PROVIDED DATA:

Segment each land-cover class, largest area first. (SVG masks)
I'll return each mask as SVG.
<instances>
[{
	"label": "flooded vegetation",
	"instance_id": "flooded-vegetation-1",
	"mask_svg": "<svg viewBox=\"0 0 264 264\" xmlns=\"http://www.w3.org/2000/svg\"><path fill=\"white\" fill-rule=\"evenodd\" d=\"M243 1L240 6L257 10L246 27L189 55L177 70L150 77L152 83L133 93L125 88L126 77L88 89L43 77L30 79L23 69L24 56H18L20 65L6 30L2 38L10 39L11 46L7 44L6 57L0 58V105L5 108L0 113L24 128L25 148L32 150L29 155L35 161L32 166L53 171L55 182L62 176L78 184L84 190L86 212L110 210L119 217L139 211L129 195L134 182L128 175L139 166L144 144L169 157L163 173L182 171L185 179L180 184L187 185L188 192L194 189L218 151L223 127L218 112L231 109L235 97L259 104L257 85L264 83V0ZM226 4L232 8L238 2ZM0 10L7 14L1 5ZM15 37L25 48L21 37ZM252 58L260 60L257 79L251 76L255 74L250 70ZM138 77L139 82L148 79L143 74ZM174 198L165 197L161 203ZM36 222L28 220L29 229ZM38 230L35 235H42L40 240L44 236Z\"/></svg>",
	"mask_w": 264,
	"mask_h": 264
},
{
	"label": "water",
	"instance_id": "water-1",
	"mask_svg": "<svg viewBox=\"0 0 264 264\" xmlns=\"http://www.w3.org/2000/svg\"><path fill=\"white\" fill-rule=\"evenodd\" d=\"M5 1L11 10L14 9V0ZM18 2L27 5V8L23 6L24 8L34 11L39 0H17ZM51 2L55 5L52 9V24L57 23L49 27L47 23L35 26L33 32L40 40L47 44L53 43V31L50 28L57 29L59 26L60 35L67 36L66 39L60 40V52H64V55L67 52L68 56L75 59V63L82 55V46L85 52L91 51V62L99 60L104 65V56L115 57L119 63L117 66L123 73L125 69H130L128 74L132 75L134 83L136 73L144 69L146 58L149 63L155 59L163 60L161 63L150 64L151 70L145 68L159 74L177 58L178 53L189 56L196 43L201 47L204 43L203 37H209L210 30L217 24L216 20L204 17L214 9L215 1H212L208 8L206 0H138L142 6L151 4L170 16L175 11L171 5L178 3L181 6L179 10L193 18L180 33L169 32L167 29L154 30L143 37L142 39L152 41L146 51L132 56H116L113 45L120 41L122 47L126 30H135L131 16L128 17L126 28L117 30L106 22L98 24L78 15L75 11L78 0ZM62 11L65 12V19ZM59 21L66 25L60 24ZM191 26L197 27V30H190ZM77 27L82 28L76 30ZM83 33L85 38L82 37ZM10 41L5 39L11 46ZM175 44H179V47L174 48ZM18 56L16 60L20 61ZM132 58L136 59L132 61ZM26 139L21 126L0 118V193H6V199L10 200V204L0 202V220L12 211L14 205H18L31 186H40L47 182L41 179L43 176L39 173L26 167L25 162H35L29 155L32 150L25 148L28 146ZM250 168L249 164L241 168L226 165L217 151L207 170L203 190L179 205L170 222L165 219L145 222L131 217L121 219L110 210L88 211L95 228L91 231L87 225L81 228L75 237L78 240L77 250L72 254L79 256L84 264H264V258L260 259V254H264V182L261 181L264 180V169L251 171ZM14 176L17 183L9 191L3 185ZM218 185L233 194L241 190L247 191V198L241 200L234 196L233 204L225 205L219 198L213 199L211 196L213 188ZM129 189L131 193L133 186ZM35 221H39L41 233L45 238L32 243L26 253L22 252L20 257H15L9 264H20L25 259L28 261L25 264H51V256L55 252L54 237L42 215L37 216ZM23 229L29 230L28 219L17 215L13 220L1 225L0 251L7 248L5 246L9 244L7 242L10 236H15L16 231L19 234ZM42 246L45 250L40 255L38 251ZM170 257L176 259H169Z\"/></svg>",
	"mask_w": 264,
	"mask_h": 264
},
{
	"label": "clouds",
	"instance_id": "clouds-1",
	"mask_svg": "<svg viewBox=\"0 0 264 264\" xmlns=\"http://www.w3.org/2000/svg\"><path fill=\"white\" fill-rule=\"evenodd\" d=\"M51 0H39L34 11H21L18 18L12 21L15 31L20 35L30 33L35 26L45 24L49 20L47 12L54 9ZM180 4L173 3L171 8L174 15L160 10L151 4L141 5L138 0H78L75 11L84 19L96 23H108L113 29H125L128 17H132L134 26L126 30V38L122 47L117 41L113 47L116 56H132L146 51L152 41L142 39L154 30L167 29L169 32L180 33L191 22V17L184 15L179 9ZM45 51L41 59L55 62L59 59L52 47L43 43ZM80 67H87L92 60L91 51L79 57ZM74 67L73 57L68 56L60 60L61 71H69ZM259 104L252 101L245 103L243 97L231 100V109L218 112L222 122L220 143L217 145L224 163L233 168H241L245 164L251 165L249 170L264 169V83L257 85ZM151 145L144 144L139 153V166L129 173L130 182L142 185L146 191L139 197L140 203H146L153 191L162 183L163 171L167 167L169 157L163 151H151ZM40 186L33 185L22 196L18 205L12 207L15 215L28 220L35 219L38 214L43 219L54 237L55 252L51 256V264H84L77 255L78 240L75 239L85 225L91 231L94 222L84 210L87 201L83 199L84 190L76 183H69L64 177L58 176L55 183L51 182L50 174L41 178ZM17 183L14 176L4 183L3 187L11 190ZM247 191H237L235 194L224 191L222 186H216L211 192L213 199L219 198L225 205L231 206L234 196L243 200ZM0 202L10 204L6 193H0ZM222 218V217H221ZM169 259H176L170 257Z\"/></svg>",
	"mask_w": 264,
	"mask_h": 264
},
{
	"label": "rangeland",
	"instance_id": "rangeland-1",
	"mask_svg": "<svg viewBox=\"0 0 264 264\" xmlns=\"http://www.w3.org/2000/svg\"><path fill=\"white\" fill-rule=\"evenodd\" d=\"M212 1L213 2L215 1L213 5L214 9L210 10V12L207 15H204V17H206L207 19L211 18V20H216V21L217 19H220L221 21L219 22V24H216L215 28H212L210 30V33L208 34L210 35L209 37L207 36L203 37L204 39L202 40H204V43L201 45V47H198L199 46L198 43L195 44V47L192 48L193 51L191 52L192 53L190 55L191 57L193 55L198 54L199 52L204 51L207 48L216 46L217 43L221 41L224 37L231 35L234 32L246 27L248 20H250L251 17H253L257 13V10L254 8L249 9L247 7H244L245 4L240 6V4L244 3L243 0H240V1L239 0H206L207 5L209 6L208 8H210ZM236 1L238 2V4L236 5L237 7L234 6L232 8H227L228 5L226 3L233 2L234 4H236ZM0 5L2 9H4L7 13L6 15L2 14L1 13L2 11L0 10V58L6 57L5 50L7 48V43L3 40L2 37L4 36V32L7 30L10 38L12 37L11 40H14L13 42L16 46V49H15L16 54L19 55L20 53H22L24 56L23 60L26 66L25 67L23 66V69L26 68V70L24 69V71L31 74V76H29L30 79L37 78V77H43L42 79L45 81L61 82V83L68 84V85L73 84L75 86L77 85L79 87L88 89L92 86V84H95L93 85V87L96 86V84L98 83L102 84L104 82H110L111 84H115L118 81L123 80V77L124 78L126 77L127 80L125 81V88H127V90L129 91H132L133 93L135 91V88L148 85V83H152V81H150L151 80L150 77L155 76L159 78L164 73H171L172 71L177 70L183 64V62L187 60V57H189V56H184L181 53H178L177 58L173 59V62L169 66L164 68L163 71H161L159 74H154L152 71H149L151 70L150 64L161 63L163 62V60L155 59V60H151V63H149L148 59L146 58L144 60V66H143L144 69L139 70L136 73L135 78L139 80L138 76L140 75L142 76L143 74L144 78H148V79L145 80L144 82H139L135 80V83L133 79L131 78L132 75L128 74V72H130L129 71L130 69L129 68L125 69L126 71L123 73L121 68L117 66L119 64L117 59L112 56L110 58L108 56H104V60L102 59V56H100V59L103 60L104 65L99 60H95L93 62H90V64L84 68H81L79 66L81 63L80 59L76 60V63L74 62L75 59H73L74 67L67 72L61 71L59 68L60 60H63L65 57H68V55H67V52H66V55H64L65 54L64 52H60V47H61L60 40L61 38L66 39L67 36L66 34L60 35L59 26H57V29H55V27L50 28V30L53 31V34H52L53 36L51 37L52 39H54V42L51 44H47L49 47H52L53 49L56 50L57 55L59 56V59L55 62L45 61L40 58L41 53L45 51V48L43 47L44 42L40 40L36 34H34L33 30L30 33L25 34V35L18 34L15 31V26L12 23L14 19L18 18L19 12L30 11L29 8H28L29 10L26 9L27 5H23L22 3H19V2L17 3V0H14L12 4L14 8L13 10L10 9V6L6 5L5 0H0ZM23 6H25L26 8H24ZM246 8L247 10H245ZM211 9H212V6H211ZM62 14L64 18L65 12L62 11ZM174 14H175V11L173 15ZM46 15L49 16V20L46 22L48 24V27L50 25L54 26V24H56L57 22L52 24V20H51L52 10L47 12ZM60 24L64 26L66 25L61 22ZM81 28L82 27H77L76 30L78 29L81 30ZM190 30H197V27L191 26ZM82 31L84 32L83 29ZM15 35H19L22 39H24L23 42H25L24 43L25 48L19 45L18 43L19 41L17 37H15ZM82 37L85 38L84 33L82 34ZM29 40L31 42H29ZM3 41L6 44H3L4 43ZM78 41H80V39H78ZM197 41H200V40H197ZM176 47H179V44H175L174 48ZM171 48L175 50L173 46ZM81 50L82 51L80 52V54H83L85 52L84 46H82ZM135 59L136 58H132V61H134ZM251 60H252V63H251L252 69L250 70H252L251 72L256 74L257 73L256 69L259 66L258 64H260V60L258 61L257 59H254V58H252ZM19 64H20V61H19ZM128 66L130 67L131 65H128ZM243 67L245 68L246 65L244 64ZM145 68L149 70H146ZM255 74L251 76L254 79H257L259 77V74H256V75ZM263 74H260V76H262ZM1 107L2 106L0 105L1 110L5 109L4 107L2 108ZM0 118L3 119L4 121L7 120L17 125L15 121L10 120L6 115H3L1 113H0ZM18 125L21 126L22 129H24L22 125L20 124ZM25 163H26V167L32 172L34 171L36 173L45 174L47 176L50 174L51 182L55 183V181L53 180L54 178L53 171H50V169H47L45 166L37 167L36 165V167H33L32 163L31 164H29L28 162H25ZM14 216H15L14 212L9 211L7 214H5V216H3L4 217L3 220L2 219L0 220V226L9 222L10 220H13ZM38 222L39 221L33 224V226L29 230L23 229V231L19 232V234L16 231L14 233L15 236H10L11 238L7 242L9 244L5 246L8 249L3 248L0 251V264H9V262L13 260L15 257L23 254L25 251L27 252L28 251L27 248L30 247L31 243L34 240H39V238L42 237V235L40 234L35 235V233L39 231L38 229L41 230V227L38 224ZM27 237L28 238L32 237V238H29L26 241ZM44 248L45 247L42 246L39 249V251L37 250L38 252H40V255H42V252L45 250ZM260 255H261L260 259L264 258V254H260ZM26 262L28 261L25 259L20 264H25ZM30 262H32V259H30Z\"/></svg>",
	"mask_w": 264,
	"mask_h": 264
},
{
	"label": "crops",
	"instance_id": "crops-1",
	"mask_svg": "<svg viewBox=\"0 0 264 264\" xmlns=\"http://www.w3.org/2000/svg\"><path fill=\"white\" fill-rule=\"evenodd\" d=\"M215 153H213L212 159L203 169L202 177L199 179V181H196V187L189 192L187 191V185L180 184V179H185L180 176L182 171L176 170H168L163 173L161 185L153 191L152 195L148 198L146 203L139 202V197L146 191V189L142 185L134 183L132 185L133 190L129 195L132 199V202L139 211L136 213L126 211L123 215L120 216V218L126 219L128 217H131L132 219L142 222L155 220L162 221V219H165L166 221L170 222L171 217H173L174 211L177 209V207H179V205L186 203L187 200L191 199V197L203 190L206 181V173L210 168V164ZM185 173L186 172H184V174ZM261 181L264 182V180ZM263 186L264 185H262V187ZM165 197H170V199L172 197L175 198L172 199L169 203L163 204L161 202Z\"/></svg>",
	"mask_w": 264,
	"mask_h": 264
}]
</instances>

THE EXERCISE:
Return every line from the rows above that contains the string "label".

EXPECTED OUTPUT:
	"label": "flooded vegetation",
	"label": "water",
	"label": "clouds",
	"label": "rangeland",
	"label": "crops",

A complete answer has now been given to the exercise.